■ TASK BRIEF ■
Exactly as they appear below, repeat the lines from the one with "root of tail: (194, 179)" through the one with "right back paw: (198, 292)", and no others.

[Dataset entries]
○ ○ ○ ○ ○

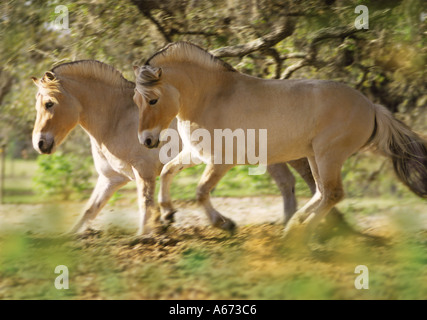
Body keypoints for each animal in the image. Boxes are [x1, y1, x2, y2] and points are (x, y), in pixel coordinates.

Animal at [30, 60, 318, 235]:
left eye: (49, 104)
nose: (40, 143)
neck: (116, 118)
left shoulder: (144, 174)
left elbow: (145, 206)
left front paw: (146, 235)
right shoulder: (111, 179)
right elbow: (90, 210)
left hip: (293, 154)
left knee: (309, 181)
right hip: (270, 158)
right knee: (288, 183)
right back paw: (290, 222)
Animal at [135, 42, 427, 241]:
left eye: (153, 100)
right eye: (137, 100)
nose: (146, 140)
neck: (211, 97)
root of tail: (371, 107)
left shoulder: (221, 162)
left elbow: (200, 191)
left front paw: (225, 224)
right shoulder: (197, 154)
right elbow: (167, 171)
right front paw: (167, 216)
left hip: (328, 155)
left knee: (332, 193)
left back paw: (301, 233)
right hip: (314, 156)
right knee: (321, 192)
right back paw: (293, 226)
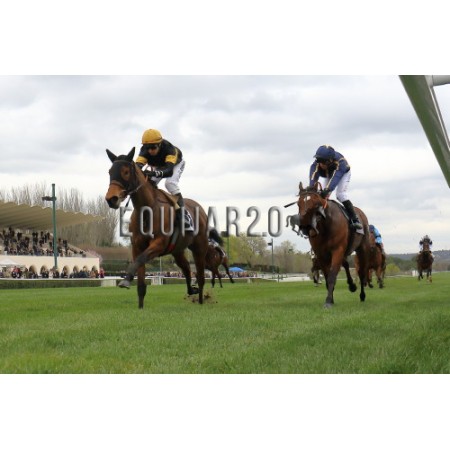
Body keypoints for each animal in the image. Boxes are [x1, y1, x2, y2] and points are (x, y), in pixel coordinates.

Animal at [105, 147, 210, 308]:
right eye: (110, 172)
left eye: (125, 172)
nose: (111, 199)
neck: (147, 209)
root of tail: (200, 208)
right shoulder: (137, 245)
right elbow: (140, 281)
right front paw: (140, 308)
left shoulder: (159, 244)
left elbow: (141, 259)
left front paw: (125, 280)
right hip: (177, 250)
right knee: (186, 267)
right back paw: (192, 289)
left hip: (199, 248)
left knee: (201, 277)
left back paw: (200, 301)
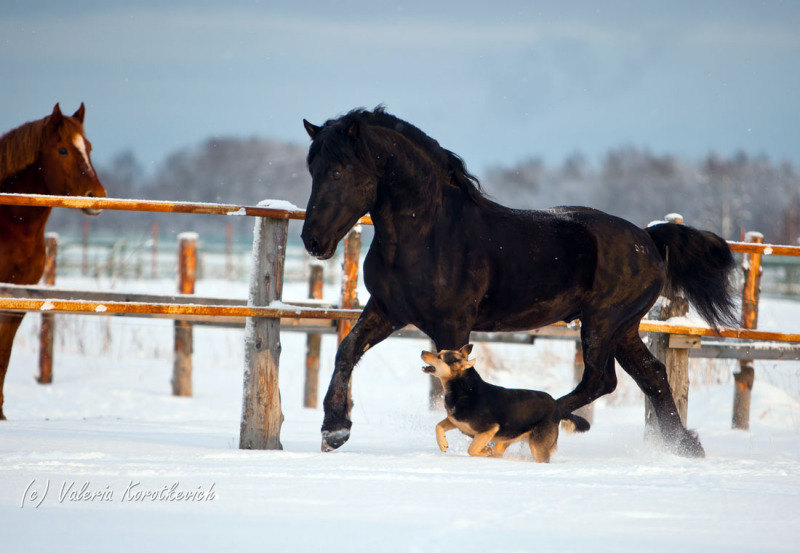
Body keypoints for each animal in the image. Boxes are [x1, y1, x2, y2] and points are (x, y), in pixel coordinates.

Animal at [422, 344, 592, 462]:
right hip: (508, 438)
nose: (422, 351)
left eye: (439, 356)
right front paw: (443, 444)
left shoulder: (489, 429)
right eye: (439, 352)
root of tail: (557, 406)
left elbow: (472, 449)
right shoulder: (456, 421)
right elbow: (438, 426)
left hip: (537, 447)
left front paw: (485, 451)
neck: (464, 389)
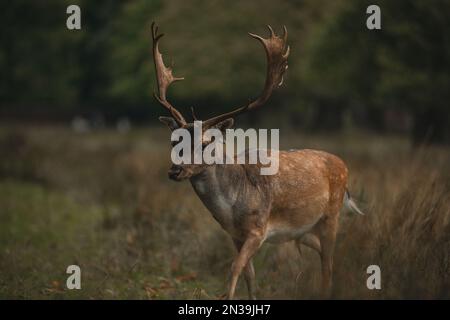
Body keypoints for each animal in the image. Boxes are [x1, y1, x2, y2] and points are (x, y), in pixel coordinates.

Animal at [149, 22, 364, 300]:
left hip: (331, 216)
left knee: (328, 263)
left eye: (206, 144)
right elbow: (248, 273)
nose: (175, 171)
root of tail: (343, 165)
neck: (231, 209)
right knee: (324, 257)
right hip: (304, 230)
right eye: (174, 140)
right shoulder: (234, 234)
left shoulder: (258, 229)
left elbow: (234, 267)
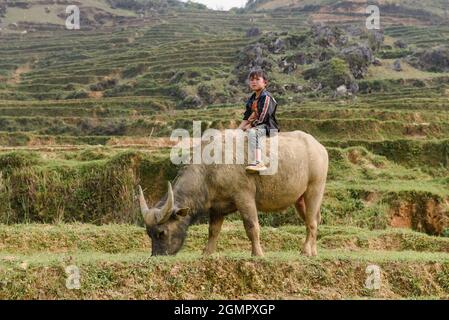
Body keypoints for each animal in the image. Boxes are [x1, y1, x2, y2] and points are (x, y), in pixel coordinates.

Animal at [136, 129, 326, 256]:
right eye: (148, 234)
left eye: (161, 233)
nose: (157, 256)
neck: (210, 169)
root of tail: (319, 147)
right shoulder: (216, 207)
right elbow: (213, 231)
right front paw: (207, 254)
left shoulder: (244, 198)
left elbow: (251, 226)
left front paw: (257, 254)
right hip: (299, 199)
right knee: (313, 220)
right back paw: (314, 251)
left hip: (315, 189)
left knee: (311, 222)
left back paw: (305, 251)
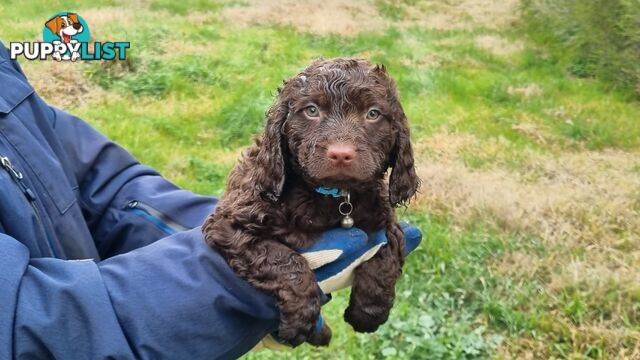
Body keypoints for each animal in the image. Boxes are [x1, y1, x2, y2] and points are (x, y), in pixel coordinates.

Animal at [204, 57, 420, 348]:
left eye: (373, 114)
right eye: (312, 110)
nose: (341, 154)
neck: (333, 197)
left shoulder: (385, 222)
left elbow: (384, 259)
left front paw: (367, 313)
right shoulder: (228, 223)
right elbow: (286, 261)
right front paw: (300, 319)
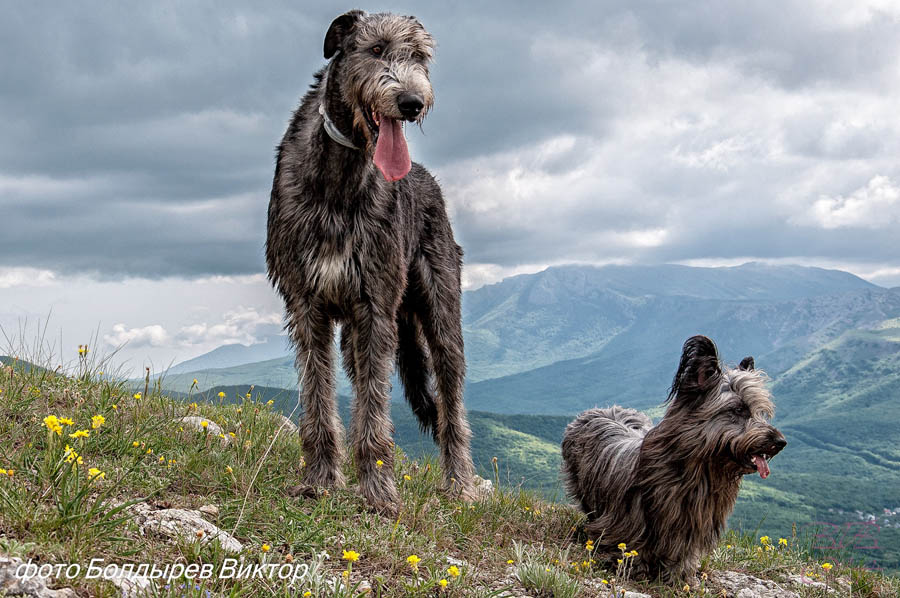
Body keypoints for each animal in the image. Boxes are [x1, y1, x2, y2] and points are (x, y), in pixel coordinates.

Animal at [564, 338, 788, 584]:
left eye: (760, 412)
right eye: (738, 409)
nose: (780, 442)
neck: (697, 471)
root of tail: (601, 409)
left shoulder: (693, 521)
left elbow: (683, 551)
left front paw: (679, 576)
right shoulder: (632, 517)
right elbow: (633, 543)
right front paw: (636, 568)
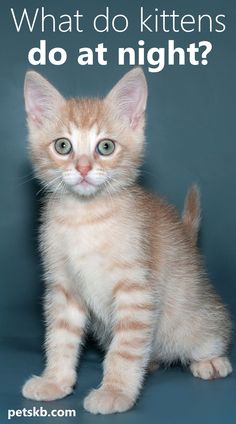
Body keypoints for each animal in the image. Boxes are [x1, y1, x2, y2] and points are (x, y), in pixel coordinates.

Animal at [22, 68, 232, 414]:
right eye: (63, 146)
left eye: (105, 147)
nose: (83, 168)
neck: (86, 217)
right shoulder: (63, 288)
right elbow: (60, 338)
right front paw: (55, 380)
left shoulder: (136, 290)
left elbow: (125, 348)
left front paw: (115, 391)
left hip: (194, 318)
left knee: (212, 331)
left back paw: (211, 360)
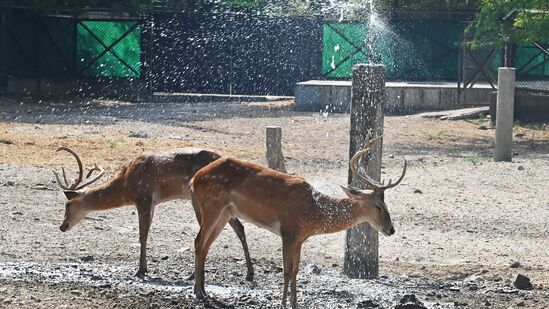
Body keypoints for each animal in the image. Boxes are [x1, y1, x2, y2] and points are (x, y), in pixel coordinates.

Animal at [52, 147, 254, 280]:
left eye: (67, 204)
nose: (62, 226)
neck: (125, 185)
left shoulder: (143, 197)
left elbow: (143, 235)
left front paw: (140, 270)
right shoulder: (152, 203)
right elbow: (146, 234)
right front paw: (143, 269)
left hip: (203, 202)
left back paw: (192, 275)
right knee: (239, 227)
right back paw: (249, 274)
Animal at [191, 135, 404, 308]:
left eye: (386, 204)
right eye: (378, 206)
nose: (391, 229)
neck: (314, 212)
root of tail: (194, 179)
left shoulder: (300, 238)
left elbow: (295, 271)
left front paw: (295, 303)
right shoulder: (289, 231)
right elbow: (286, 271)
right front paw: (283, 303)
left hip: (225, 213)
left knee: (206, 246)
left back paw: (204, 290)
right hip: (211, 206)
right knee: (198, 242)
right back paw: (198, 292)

○ ○ ○ ○ ○

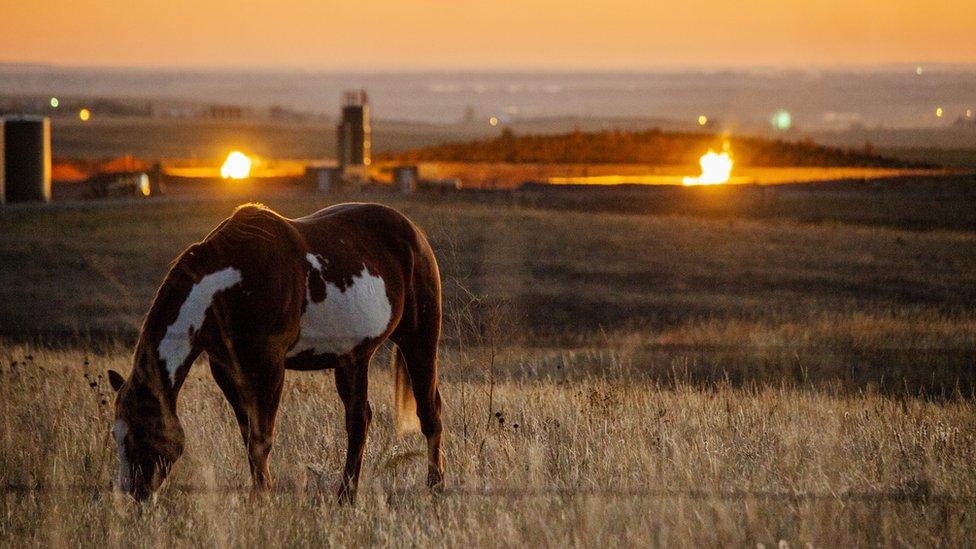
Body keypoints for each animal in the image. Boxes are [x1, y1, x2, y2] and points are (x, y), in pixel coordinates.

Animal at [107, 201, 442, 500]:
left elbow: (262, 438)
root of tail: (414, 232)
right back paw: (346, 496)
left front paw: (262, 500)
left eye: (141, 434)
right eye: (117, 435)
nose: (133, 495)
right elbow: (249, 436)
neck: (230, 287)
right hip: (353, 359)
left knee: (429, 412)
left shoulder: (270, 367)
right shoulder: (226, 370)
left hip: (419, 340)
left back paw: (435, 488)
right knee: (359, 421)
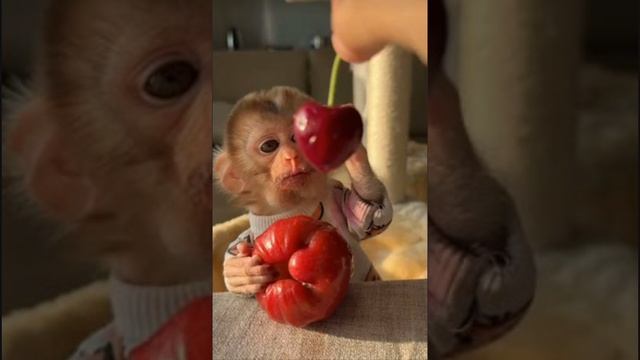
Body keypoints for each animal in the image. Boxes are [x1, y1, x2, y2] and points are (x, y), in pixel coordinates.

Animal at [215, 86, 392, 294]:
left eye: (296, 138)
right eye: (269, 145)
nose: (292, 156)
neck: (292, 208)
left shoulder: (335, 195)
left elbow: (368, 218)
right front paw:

○ ○ ○ ○ ○

■ SOLUTION ■
root of tail: (194, 179)
left shoulder: (300, 238)
left elbow: (295, 271)
left front paw: (295, 303)
right shoulder: (289, 231)
right elbow: (286, 271)
right front paw: (283, 303)
left hip: (225, 213)
left knee: (206, 246)
left back paw: (204, 290)
right hip: (211, 206)
right knee: (198, 242)
right back paw: (198, 292)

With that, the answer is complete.